If the owning controller is genuinely dead, remove the finalizer (carefully):

eknatha@prod ~
$ kubectl patch pod stuck-pod -p '{"metadata":{"finalizers":null}}'

Cause 2 — Volume detach hanging

A pod with a PVC can't terminate until its volume detaches. If the node is unreachable or the storage backend is slow, it stalls:

eknatha@prod ~
$ kubectl describe pod stuck-pod | grep -A3 Events
Warning FailedUnmount ... timed out waiting for volume to detach

The fix is at the storage/node layer, not the pod — confirm the node is healthy and the CSI driver is running.

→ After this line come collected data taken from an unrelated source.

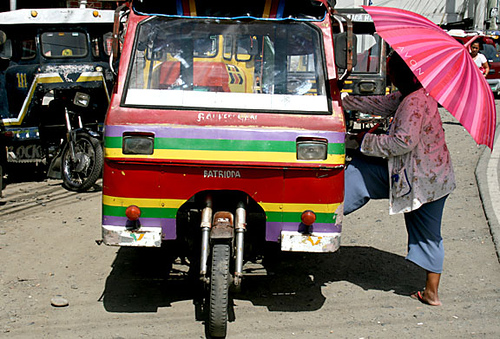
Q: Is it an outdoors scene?
A: Yes, it is outdoors.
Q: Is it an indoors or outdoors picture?
A: It is outdoors.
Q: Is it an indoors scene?
A: No, it is outdoors.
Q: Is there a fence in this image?
A: No, there are no fences.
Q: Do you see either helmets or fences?
A: No, there are no fences or helmets.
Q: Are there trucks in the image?
A: No, there are no trucks.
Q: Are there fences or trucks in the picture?
A: No, there are no trucks or fences.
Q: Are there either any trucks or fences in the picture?
A: No, there are no trucks or fences.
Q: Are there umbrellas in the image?
A: Yes, there is an umbrella.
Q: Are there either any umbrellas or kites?
A: Yes, there is an umbrella.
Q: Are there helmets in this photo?
A: No, there are no helmets.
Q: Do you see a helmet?
A: No, there are no helmets.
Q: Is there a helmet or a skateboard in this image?
A: No, there are no helmets or skateboards.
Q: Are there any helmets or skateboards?
A: No, there are no helmets or skateboards.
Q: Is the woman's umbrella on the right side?
A: Yes, the umbrella is on the right of the image.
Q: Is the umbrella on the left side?
A: No, the umbrella is on the right of the image.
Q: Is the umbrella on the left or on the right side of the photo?
A: The umbrella is on the right of the image.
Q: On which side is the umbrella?
A: The umbrella is on the right of the image.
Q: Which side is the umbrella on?
A: The umbrella is on the right of the image.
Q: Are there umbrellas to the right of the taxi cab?
A: Yes, there is an umbrella to the right of the taxi cab.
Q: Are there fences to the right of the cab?
A: No, there is an umbrella to the right of the cab.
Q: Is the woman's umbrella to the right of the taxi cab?
A: Yes, the umbrella is to the right of the taxi cab.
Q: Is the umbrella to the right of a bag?
A: No, the umbrella is to the right of the taxi cab.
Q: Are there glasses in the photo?
A: No, there are no glasses.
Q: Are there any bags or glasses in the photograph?
A: No, there are no glasses or bags.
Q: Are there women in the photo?
A: Yes, there is a woman.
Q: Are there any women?
A: Yes, there is a woman.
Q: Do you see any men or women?
A: Yes, there is a woman.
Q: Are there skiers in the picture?
A: No, there are no skiers.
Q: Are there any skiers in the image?
A: No, there are no skiers.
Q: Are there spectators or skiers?
A: No, there are no skiers or spectators.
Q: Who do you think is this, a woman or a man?
A: This is a woman.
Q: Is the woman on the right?
A: Yes, the woman is on the right of the image.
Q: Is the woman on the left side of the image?
A: No, the woman is on the right of the image.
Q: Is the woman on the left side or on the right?
A: The woman is on the right of the image.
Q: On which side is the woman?
A: The woman is on the right of the image.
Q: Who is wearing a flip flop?
A: The woman is wearing a flip flop.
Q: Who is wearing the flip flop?
A: The woman is wearing a flip flop.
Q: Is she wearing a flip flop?
A: Yes, the woman is wearing a flip flop.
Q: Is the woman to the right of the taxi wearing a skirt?
A: No, the woman is wearing a flip flop.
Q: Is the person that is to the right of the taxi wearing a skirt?
A: No, the woman is wearing a flip flop.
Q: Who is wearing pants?
A: The woman is wearing pants.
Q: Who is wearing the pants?
A: The woman is wearing pants.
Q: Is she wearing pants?
A: Yes, the woman is wearing pants.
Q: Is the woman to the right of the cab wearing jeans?
A: No, the woman is wearing pants.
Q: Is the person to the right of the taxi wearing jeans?
A: No, the woman is wearing pants.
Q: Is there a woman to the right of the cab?
A: Yes, there is a woman to the right of the cab.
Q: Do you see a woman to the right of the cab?
A: Yes, there is a woman to the right of the cab.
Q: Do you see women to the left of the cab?
A: No, the woman is to the right of the cab.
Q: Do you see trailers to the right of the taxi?
A: No, there is a woman to the right of the taxi.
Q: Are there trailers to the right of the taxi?
A: No, there is a woman to the right of the taxi.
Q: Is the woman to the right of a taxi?
A: Yes, the woman is to the right of a taxi.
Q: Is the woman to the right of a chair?
A: No, the woman is to the right of a taxi.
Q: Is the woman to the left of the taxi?
A: No, the woman is to the right of the taxi.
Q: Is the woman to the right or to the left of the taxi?
A: The woman is to the right of the taxi.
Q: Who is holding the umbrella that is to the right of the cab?
A: The woman is holding the umbrella.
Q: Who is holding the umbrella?
A: The woman is holding the umbrella.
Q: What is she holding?
A: The woman is holding the umbrella.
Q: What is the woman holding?
A: The woman is holding the umbrella.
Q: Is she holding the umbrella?
A: Yes, the woman is holding the umbrella.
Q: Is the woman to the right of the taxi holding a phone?
A: No, the woman is holding the umbrella.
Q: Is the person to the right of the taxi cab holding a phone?
A: No, the woman is holding the umbrella.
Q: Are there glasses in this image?
A: No, there are no glasses.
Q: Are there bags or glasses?
A: No, there are no glasses or bags.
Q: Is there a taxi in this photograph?
A: Yes, there is a taxi.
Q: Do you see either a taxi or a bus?
A: Yes, there is a taxi.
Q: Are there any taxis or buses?
A: Yes, there is a taxi.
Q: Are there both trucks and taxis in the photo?
A: No, there is a taxi but no trucks.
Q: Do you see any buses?
A: No, there are no buses.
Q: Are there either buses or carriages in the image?
A: No, there are no buses or carriages.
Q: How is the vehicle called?
A: The vehicle is a taxi.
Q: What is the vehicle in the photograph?
A: The vehicle is a taxi.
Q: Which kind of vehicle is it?
A: The vehicle is a taxi.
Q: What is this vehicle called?
A: This is a taxi.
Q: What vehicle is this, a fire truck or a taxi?
A: This is a taxi.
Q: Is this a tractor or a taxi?
A: This is a taxi.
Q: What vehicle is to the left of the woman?
A: The vehicle is a taxi.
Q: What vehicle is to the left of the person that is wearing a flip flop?
A: The vehicle is a taxi.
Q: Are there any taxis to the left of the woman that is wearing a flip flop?
A: Yes, there is a taxi to the left of the woman.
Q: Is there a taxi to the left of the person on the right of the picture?
A: Yes, there is a taxi to the left of the woman.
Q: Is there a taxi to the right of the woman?
A: No, the taxi is to the left of the woman.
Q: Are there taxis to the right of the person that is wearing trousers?
A: No, the taxi is to the left of the woman.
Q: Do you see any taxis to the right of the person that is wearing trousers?
A: No, the taxi is to the left of the woman.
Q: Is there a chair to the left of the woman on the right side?
A: No, there is a taxi to the left of the woman.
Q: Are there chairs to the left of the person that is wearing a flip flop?
A: No, there is a taxi to the left of the woman.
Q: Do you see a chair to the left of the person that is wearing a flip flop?
A: No, there is a taxi to the left of the woman.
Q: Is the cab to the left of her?
A: Yes, the cab is to the left of a woman.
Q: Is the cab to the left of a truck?
A: No, the cab is to the left of a woman.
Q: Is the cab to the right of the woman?
A: No, the cab is to the left of the woman.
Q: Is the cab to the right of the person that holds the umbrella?
A: No, the cab is to the left of the woman.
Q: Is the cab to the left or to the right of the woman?
A: The cab is to the left of the woman.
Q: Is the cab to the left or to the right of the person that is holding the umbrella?
A: The cab is to the left of the woman.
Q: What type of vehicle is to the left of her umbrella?
A: The vehicle is a taxi.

Cause 3 — A long preStop hook or grace period

eknatha@prod ~
$ kubectl get pod stuck-pod -o jsonpath='{.spec.terminationGracePeriodSeconds}'
300

A 5-minute grace period plus a slow preStop hook means the pod is correctly waiting. It's not stuck — it's draining. Check the hook before assuming a bug.

Cause 4 — A failing admission webhook

A validating/mutating webhook that times out can block the delete API call itself:

eknatha@prod ~
$ kubectl get validatingwebhookconfigurations
$ kubectl describe ... # check failurePolicy: Fail

If a webhook with failurePolicy: Fail is unreachable, every mutation — including deletes — blocks. Fix or temporarily relax the webhook.

Reach for --force and you'll delete the API object while the real pod and its volumes linger on the node. Find the cause first.